▸ **INSTRUCTIONS FOR THE TASK**: Repeat the lines of the data exactly and exclude any picture among them.

○ ○ ○ ○ ○ ○ ○

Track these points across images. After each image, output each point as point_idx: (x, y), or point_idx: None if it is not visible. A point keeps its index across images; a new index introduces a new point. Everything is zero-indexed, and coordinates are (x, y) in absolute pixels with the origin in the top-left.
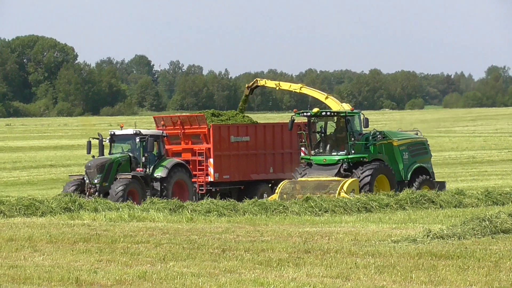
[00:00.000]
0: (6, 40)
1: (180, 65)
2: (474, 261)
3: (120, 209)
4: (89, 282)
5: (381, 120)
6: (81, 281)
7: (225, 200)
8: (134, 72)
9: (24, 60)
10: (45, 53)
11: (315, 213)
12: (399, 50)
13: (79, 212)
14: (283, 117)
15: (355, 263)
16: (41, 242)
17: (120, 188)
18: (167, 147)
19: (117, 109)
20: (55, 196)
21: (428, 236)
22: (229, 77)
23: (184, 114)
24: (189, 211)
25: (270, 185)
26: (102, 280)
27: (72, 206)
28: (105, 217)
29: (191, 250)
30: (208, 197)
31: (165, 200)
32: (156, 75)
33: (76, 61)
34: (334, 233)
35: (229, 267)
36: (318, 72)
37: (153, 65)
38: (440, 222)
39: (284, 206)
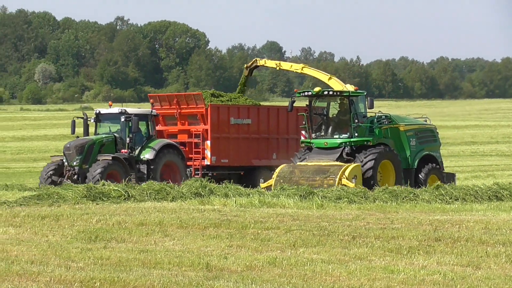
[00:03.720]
0: (138, 25)
1: (311, 51)
2: None
3: (251, 195)
4: (219, 267)
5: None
6: (211, 267)
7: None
8: (265, 57)
9: (156, 46)
10: (176, 39)
11: (446, 201)
12: None
13: (209, 198)
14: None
15: (486, 252)
16: (171, 227)
17: (98, 170)
18: (162, 128)
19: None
20: (186, 182)
21: None
22: (360, 64)
23: (183, 93)
24: (320, 198)
25: (272, 172)
26: (232, 265)
27: (202, 192)
28: (235, 202)
29: (321, 236)
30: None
31: (296, 187)
32: (287, 61)
33: (208, 47)
34: (464, 221)
35: (359, 254)
36: (450, 60)
37: (284, 51)
38: None
39: (414, 193)
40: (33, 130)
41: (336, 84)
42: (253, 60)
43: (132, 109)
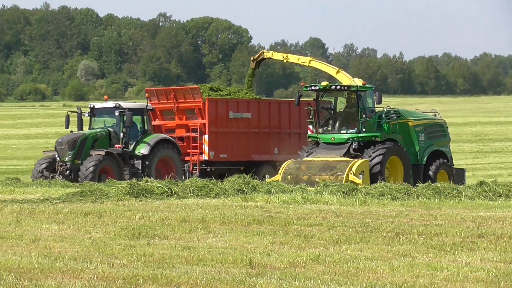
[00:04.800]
0: (181, 22)
1: (354, 47)
2: None
3: (294, 192)
4: (262, 264)
5: None
6: (254, 263)
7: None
8: (308, 54)
9: (199, 42)
10: (219, 35)
11: (489, 198)
12: None
13: (252, 194)
14: (456, 102)
15: None
16: (214, 224)
17: (91, 166)
18: (160, 122)
19: (291, 91)
20: (229, 178)
21: None
22: (403, 60)
23: (181, 87)
24: (363, 194)
25: (278, 167)
26: (275, 262)
27: (245, 188)
28: (278, 199)
29: (364, 233)
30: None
31: (339, 183)
32: (330, 58)
33: (250, 43)
34: (508, 217)
35: (402, 251)
36: (493, 56)
37: (327, 47)
38: None
39: (457, 190)
40: (76, 127)
41: (344, 78)
42: (260, 52)
43: (127, 103)
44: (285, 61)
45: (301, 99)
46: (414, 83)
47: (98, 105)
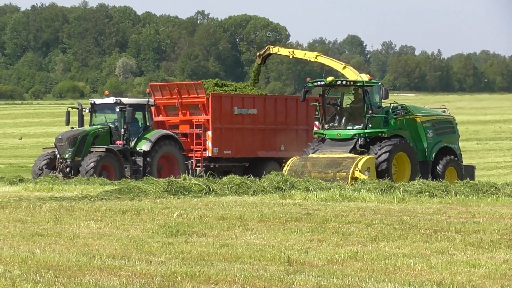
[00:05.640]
0: (219, 19)
1: (392, 45)
2: None
3: (332, 189)
4: (300, 261)
5: None
6: (292, 261)
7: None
8: (346, 52)
9: (237, 40)
10: (257, 33)
11: None
12: None
13: (290, 192)
14: (495, 99)
15: None
16: (252, 221)
17: (91, 163)
18: (164, 118)
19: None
20: (267, 176)
21: None
22: (441, 57)
23: (184, 82)
24: (401, 192)
25: (283, 164)
26: (313, 260)
27: (283, 186)
28: (316, 196)
29: (402, 230)
30: (203, 174)
31: (377, 181)
32: (368, 55)
33: (288, 41)
34: None
35: (440, 248)
36: None
37: (365, 45)
38: None
39: (496, 187)
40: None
41: (351, 74)
42: (266, 48)
43: (128, 99)
44: (291, 56)
45: (309, 95)
46: (452, 80)
47: (98, 101)
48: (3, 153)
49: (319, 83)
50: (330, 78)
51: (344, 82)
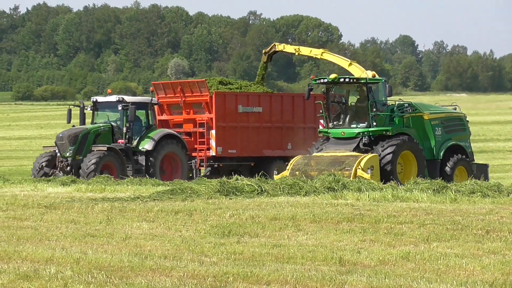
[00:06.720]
0: (271, 20)
1: (444, 45)
2: None
3: (384, 189)
4: (353, 262)
5: None
6: (344, 261)
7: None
8: (398, 52)
9: (289, 40)
10: (309, 33)
11: None
12: None
13: (342, 192)
14: None
15: None
16: (304, 222)
17: (92, 162)
18: (168, 117)
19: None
20: (319, 176)
21: None
22: (493, 57)
23: (187, 80)
24: (453, 192)
25: (287, 163)
26: (365, 260)
27: (335, 186)
28: (368, 197)
29: (455, 231)
30: (207, 173)
31: (429, 181)
32: (420, 55)
33: (340, 41)
34: None
35: (493, 248)
36: None
37: (417, 45)
38: None
39: None
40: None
41: (357, 71)
42: (272, 45)
43: (131, 97)
44: (297, 53)
45: (313, 93)
46: (504, 80)
47: (100, 99)
48: None
49: (322, 80)
50: (333, 76)
51: (347, 80)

○ ○ ○ ○ ○ ○ ○

▸ **SOLUTION TO THE PROBLEM**:
Track these points across images. After each image, output each point as point_idx: (x, y), or point_idx: None if it is not visible. A point keeps its index across images; a new index introduces a new point. Everything is zero-indexed, and coordinates are (x, y) in absolute pixels with the origin in the top-left.
[00:00.000]
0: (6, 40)
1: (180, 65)
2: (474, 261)
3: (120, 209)
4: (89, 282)
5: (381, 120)
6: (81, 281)
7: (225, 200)
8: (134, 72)
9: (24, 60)
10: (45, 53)
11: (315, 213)
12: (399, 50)
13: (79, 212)
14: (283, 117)
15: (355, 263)
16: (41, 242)
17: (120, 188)
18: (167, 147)
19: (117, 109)
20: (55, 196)
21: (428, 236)
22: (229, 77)
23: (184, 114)
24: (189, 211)
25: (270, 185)
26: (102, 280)
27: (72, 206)
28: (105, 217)
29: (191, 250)
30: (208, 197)
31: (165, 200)
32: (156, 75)
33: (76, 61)
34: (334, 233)
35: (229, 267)
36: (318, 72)
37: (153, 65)
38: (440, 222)
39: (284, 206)
[00:03.720]
0: (138, 25)
1: (311, 51)
2: None
3: (251, 195)
4: (219, 267)
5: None
6: (211, 267)
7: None
8: (265, 57)
9: (156, 46)
10: (176, 39)
11: (446, 201)
12: None
13: (209, 198)
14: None
15: (486, 252)
16: (171, 227)
17: (98, 170)
18: (162, 128)
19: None
20: (186, 182)
21: None
22: (360, 64)
23: (183, 93)
24: (320, 198)
25: (272, 172)
26: (232, 265)
27: (202, 192)
28: (235, 202)
29: (321, 236)
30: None
31: (296, 187)
32: (287, 61)
33: (208, 47)
34: (464, 221)
35: (359, 254)
36: (450, 60)
37: (284, 51)
38: None
39: (414, 193)
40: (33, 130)
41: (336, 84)
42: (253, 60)
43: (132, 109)
[00:04.800]
0: (181, 22)
1: (354, 47)
2: None
3: (294, 192)
4: (262, 264)
5: None
6: (254, 263)
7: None
8: (308, 54)
9: (199, 42)
10: (219, 35)
11: (489, 198)
12: None
13: (252, 194)
14: (456, 102)
15: None
16: (214, 224)
17: (91, 166)
18: (160, 122)
19: (291, 91)
20: (229, 178)
21: None
22: (403, 60)
23: (181, 87)
24: (363, 194)
25: (278, 167)
26: (275, 262)
27: (245, 188)
28: (278, 199)
29: (364, 233)
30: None
31: (339, 183)
32: (330, 58)
33: (250, 43)
34: (508, 217)
35: (402, 251)
36: (493, 56)
37: (327, 47)
38: None
39: (457, 190)
40: (76, 127)
41: (344, 78)
42: (260, 52)
43: (127, 103)
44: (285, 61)
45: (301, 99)
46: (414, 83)
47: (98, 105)
[00:05.640]
0: (219, 19)
1: (392, 45)
2: None
3: (332, 189)
4: (300, 261)
5: None
6: (292, 261)
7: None
8: (346, 52)
9: (237, 40)
10: (257, 33)
11: None
12: None
13: (290, 192)
14: (495, 99)
15: None
16: (252, 221)
17: (91, 163)
18: (164, 118)
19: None
20: (267, 176)
21: None
22: (441, 57)
23: (184, 82)
24: (401, 192)
25: (283, 164)
26: (313, 260)
27: (283, 186)
28: (316, 196)
29: (402, 230)
30: (203, 174)
31: (377, 181)
32: (368, 55)
33: (288, 41)
34: None
35: (440, 248)
36: None
37: (365, 45)
38: None
39: (496, 187)
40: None
41: (351, 74)
42: (266, 48)
43: (128, 99)
44: (291, 56)
45: (309, 95)
46: (452, 80)
47: (98, 101)
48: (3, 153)
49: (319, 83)
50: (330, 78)
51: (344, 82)
[00:06.720]
0: (271, 20)
1: (444, 45)
2: None
3: (384, 189)
4: (353, 262)
5: None
6: (344, 261)
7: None
8: (398, 52)
9: (289, 40)
10: (309, 33)
11: None
12: None
13: (342, 192)
14: None
15: None
16: (304, 222)
17: (92, 162)
18: (168, 117)
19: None
20: (319, 176)
21: None
22: (493, 57)
23: (187, 80)
24: (453, 192)
25: (287, 163)
26: (365, 260)
27: (335, 186)
28: (368, 197)
29: (455, 231)
30: (207, 173)
31: (429, 181)
32: (420, 55)
33: (340, 41)
34: None
35: (493, 248)
36: None
37: (417, 45)
38: None
39: None
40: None
41: (357, 71)
42: (272, 45)
43: (131, 97)
44: (297, 53)
45: (313, 93)
46: (504, 80)
47: (100, 99)
48: None
49: (322, 80)
50: (333, 76)
51: (347, 80)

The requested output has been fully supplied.